Of those choice covers I mentioned, the one that really stands out to me is Jorge Rossy’s “Mr. Smiles,” which kicks off with a jaunty intro from Viñolas, then slides into alternating melodic statements from trumpeter Pol Omedes and tenor saxophonist Miguel Fernández, who then takes the first solo slot on this deliciously swinging ballad. Another nice one is Thelonius Monk’s “Ruby My Dear,” to which Viñolas has appended a sultry, Latinate prelude. This one is sung by Rita Payés in a rather beguiling Spanish (gamely swooping a couple of octaves at least and dealing with Monk’s nontraditional harmonies), accompanied by lush lines from Omedes and Fernández – and then Payés adds a lovely trombone solo!
On his originals Viñolas wisely draws heavily on the trumpet-tenor pairing out front of the swing-heavy rhythm section of himself on drums, Joan Monné on piano and Manel Fortià, double bass.

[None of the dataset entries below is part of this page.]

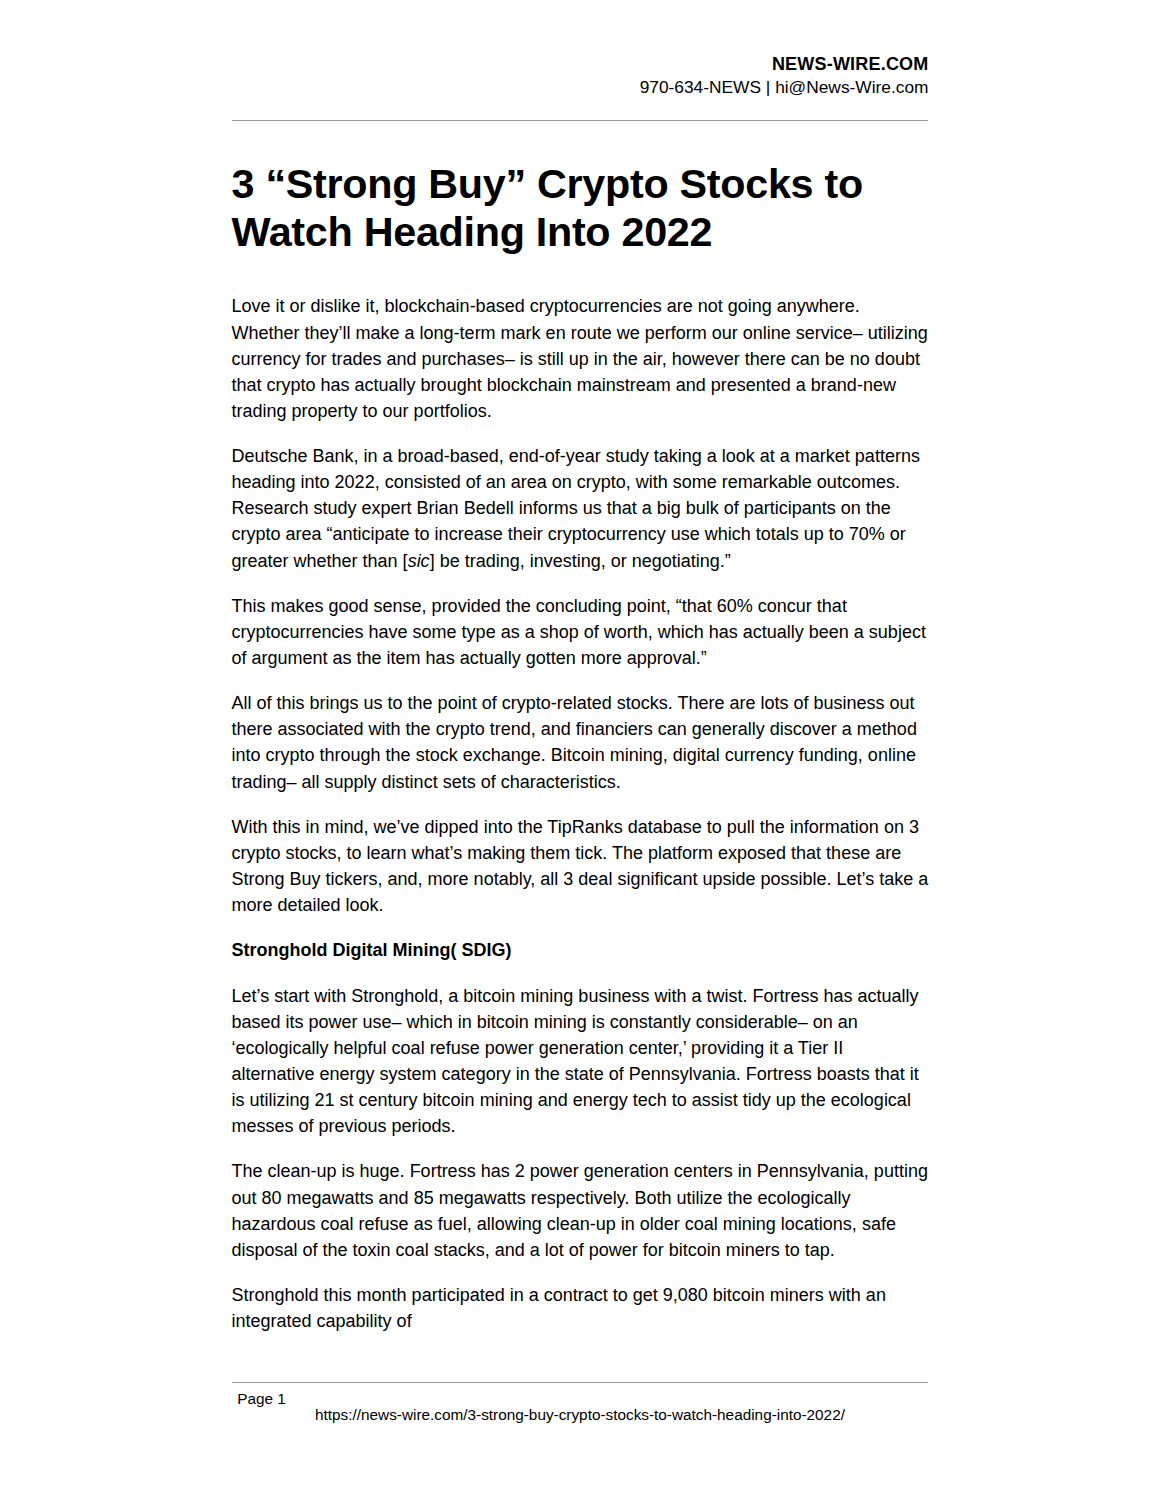NEWS-WIRE.COM
970-634-NEWS | hi@News-Wire.com
3 “Strong Buy” Crypto Stocks to Watch Heading Into 2022
Love it or dislike it, blockchain-based cryptocurrencies are not going anywhere. Whether they’ll make a long-term mark en route we perform our online service– utilizing currency for trades and purchases– is still up in the air, however there can be no doubt that crypto has actually brought blockchain mainstream and presented a brand-new trading property to our portfolios.
Deutsche Bank, in a broad-based, end-of-year study taking a look at a market patterns heading into 2022, consisted of an area on crypto, with some remarkable outcomes. Research study expert Brian Bedell informs us that a big bulk of participants on the crypto area “anticipate to increase their cryptocurrency use which totals up to 70% or greater whether than [sic] be trading, investing, or negotiating.”
This makes good sense, provided the concluding point, “that 60% concur that cryptocurrencies have some type as a shop of worth, which has actually been a subject of argument as the item has actually gotten more approval.”
All of this brings us to the point of crypto-related stocks. There are lots of business out there associated with the crypto trend, and financiers can generally discover a method into crypto through the stock exchange. Bitcoin mining, digital currency funding, online trading– all supply distinct sets of characteristics.
With this in mind, we’ve dipped into the TipRanks database to pull the information on 3 crypto stocks, to learn what’s making them tick. The platform exposed that these are Strong Buy tickers, and, more notably, all 3 deal significant upside possible. Let’s take a more detailed look.
Stronghold Digital Mining( SDIG)
Let’s start with Stronghold, a bitcoin mining business with a twist. Fortress has actually based its power use– which in bitcoin mining is constantly considerable– on an ‘ecologically helpful coal refuse power generation center,’ providing it a Tier II alternative energy system category in the state of Pennsylvania. Fortress boasts that it is utilizing 21 st century bitcoin mining and energy tech to assist tidy up the ecological messes of previous periods.
The clean-up is huge. Fortress has 2 power generation centers in Pennsylvania, putting out 80 megawatts and 85 megawatts respectively. Both utilize the ecologically hazardous coal refuse as fuel, allowing clean-up in older coal mining locations, safe disposal of the toxin coal stacks, and a lot of power for bitcoin miners to tap.
Stronghold this month participated in a contract to get 9,080 bitcoin miners with an integrated capability of
Page 1
https://news-wire.com/3-strong-buy-crypto-stocks-to-watch-heading-into-2022/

Strongest of the lot is probably the opening track “Falcó Pelegrí,” but the deeply grooved waltz “Manso’s Blues” is also a close contender, full of rich, chewy horn harmonies and durable solos. His melancholy ballad “Enyor de les Teves Carícies” (Catalan – I miss your caresses), takes you back to a Greenwich Village nightclub in the late ’50s; Fortià’s bass line on this one is superb and Fernández’s solo smooth and lush.
The rearrangement of the standard waltz “Days of Wine and Roses” into a Latin-tinged tune in four beats is the only track that doesn’t work all that well to my ear, although as usual Fernández finds a tasteful solo to explore. Not to minimize Omedes’s solos on any of these tracks, either, all of which sound a bit influenced by Kenny Wheeler with their occasional slides into scratchy in-between notes. And the album wraps nicely on the solid bop of “Pols oposats s’atrauen” (Opposite poles attract). Omedes slings around precise but swing-laden triplets on his solo here like they grow on trees!
If you’re looking for a fresh take on modern hard bop, this self-titled debut album from David Viñolas’s 5ET fits the bill.